I would like to continue to write to you, if you are willing, because you sounded like a very caring person in your letter. I would be interested to hear what things you enjoy doing and how you are living and if you like America as much as I do. Also, what things you miss from back home and what things you like about America so far.

I will close now, since I have filled up this piece of paper, but I hope you won’t mind that I am writing to you. And I hope we can become friends. Please know that I expect nothing else. It’s just so nice to get a letter in the mail once in a while.

Sincerely,
Gunnar Pedersen

For some reason, the letter made Elin smile. She could picture Gunnar Pedersen’s house nestled below the tree-covered hills and imagine how wonderful it would be to live on a farm near a forest again, in a place where it was quiet and peaceful, away from the noise and stench of the city.

It would be no trouble at all to write a short letter to him every week when she sent the money. But what would she tell him about herself? There was really nothing much to say. Maybe Kirsten or Sofia should write to him instead. Who knew? Maybe the correspondence would lead to romance for one of them. Gunnar Pedersen had asked Elin to write, saying that she seemed like a very caring person, but he didn’t know the truth about her past.

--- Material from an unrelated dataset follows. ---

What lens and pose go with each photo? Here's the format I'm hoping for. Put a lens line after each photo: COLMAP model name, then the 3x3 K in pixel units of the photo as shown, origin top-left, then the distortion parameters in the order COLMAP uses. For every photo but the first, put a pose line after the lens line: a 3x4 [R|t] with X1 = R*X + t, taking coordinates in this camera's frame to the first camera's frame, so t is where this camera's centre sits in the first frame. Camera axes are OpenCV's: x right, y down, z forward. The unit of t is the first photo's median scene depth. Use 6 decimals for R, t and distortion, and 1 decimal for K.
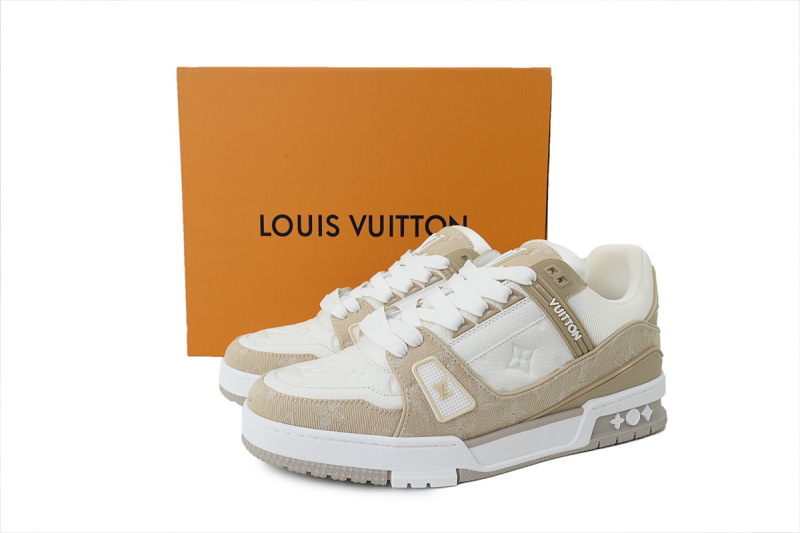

Elin refolded the letter and put it back in the envelope. She arrived back at the mansion long before her afternoon was used up, but she had no place else to go. She found her sisters upstairs cleaning one of the many bedroom suites. Sofia was chasing dust balls from beneath the bed with a mop. Kirsten was washing the windows with a vinegar solution and crumpled newspapers. The tart smell made Elin’s eyes water.


Hej
, I’m back,” she told them. “Sorry, Sofia, but your German friend still hasn’t arrived. And there was only one letter today. It was from one of the bachelors in Wisconsin. Shall I read it to you?”

“No thank you,” Kirsten said. She continued to work without bothering to turn around. Kirsten’s deepening depression worried Elin. She had noticed tears in her sister’s eyes several times when she thought no one was looking, and Kirsten had all but stopped talking to them while they worked. She seemed as despondent as Sofia had been on the voyage to America.

“Is something wrong, Kirsten?” She shook her head. “I hope you would tell me if there is.”